The Card Counter

The Card Counter

Paul Schrader est définitivement un réalisateur qui bénéficie d’une certaine cote auprès des cinéphiles. Le scénariste de TAXI DRIVER a aussi connu une carrière de réalisateur jalonnée de quelques succès. Malheureusement pour lui, depuis plusieurs années, ses films se font assez discrets si ce n’est un petit coup d’éclat avec FIRST REFORMED. Voici qu’il est de retour avec THE CARD COUNTER présenté en compétition à Venise 2021. 

Un joueur et ancien militaire du nom de William Tell vient en aide auprès d’un jeune homme, vulnérable et en colère. Ils souhaitent se venger d’un ennemi commun de leur passé.

Une chose est sûr avec Schrader, c’est qu’il est toujours bloqué dans les années 70. Bien que le film se déroule de nos jours et qu’on y parle d’événements contemporains comme la torture dans les prisons de Bagram et Abu Graïb, tout dans le film transpire les années 70, période chérie par Schrader. Que ce soit dans les thématiques, dans sa façon de traiter les personnages ou encore dans la musique, tout est fait pour donner une tonalité temporelle très précise au film.

THE CARD COUNTER est l’histoire de Tell, un ancien militaire qui a fait de la prison. Il s’est spécialisé dans le comptage de carte pour jouer au Blackjack et au poker. Il ne gagne jamais de trop grosse somme, il faut pouvoir rester discret et ne pas énerver les casinos. C’est sa rencontre avec le keune Cirk qui va le voir changer quelque peu sa stratégie, pour le meilleur comme pour le pire. Blackjack, poker, torture, Abu Graïb, le lien n’est pas évident. Et pourtant, il est bien là.

Sans doute qu’il serait bon de prévenir d’emblée que THE CARD COUNTER n’est pas un film de casino à la LAS VEGAS 21. Ce n’est pas un divertissement pur jus, on est chez Paul Schrader après tout. Il est bien question d’un drame poisseux comme Schrader les aime. L’ambiance anxiogène et sombre est une de ses marques de fabrique et ce film-ci ne fait pas exception.
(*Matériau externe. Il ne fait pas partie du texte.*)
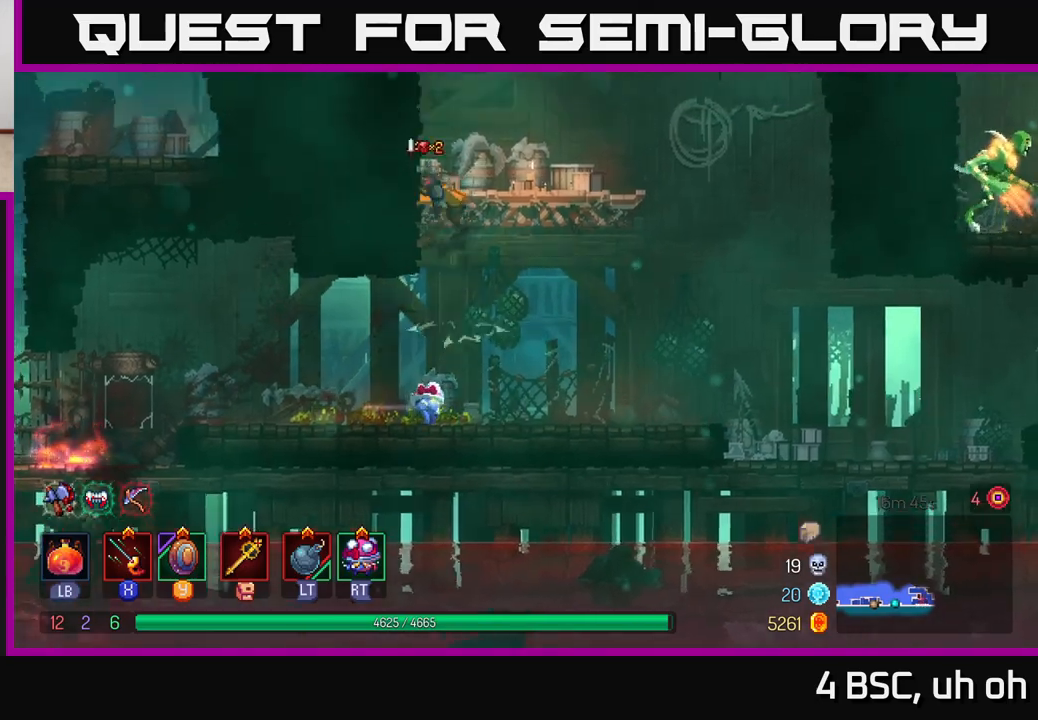
{"buttons": ["A"], "left_stick": "left", "right_stick": "center", "events": [[67, "A", "up"], [367, "A", "down"]]}
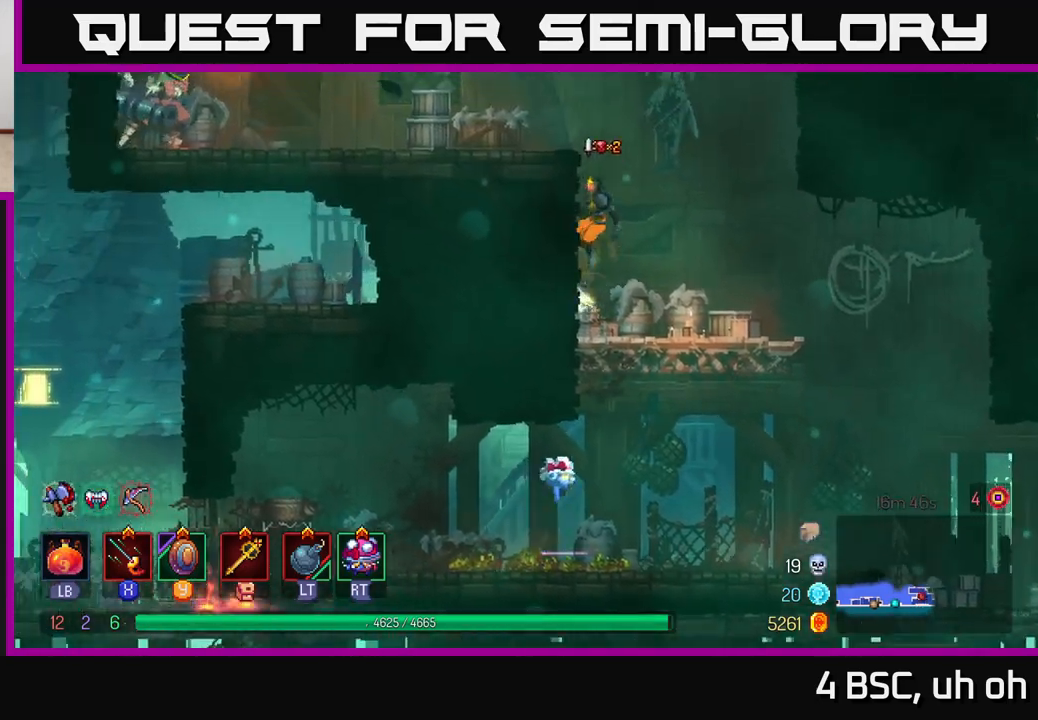
{"buttons": ["B"], "left_stick": "left", "right_stick": "center", "events": [[67, "A", "up"], [483, "B", "down"]]}
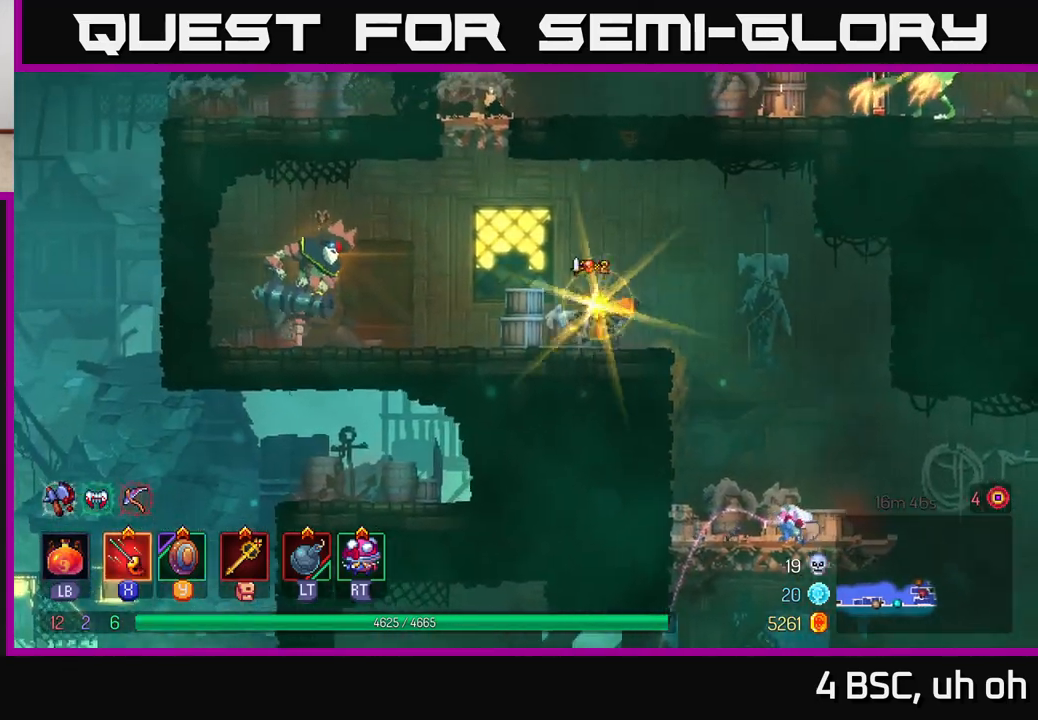
{"buttons": [], "left_stick": "center", "right_stick": "center", "events": [[133, "B", "up"], [233, "X", "down"], [300, "X", "up"], [383, "X", "down"], [450, "X", "up"], [467, "left_stick", "center"]]}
Oscar Isaac dans THE CARD COUNTER

Le style Schrader, on aime ou on n’aime pas mais ça fait toujours son petit effet. D’un point de vue de la narration, c’est pareil et les aficionados du metteur en scène reconnaîtront sans problème ce qu’ils aiment chez lui.

Côté casting, Schrader a convoqué Oscar Isaac pour le rôle principal. De l’aveu d’Isaac lui-même lors de la conférence de presse, il espérait travailler avec Schrader depuis de longues années (il avait même déjà auditionné pour lui au début de sa carrière) et Schrader est venu lui proposer le rôle directement après lui avoir promis un jour de bosser ensemble. C’est désormais chose faite. Isaac incarne un personnage hanté par de vieux démons à tel point que l’impact qu’ils ont sur sa vie actuelle a des effets très particuliers. Isaac, qui est à l’affiche de deux autres projets lors de cette Mostra de Venise (DUNE de Denis Villeneuve et la série SCENES FROM A MARRIAGE), trouve ici un rôle plus physique et avec plus d’introspection que ce qu’il a pu avoir ces dernières années. C’est un rôle qui demande beaucoup de la part du comédien et il a réussi à lui donner ce qui était nécessaire. Il est épaulé par Tye Sheridan, la star du READY PLAYER ONE de Steven Spielberg, et Tyffany Haddish, une jeune humoriste qui apporte beaucoup de lumière à ce film sombre. Enfin, Schrader retrouve un fidèle, Willem Dafoe, dans un plus petit rôle cette fois-ci.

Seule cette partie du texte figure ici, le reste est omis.